A year ago, Europe's largest automaker introduced new compensation rules for managers to curb investor criticism over big bonuses paid to executives in the wake of its 2015 "Dieselgate" emissions scandal.
Mueller, 64, whose contract expires in 2020, earned almost a fifth more than the 8.6 million euros that Daimler Chief Executive Dieter Zetsche made for 2017 when Daimler's Mercedes-Benz brand beat rivals Audi and BMW in global luxury-car sales for the second year.
Volkswagen group nearly doubled its 2017 operating profit even as it pushes a costly strategic shift to electric and self-driving cars and grapples with its emissions scandal.
In 2016, Mueller had earned 7.3 million euros under VW's then backwards-looking remuneration system which allowed bonuses to be partly based on VW's performance over the previous two years.
Under the new rules, the carmaker's supervisory board capped total pay for its CEO at 10 million euros and other top managers at 5.5 million euros.

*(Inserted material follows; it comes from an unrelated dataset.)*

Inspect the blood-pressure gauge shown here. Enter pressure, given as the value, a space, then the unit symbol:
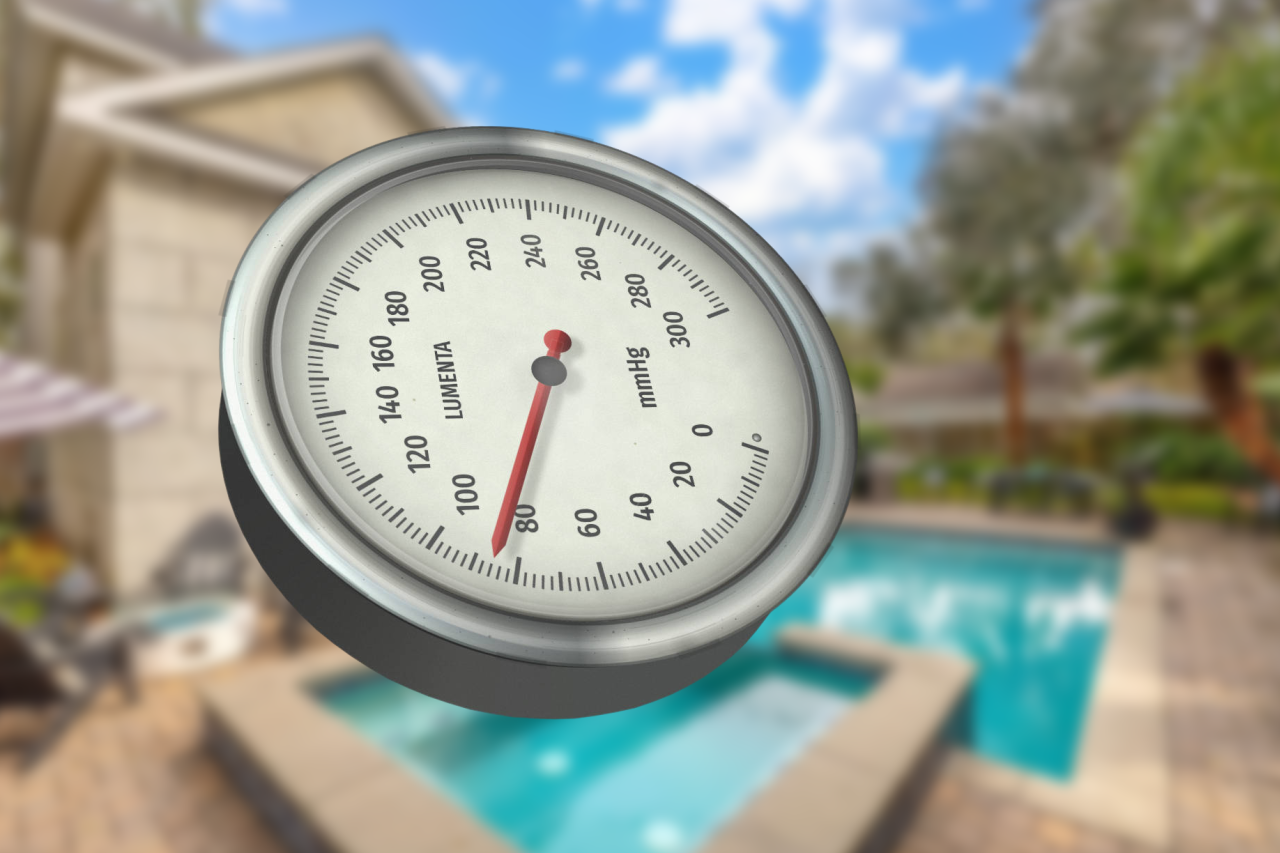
86 mmHg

Under Germany's HGB commercial code, overall compensation of VW group's top executive board jumped 27 percent to 50.3 million euros last year from 39.6 million a year earlier, VW said.
Sources at VW said Mueller's salary package exceeded the 10 million limit because of perks and retirement provisions that are usually included under HGB rules. Without those, the CEO would have earned about 9.5 million euros.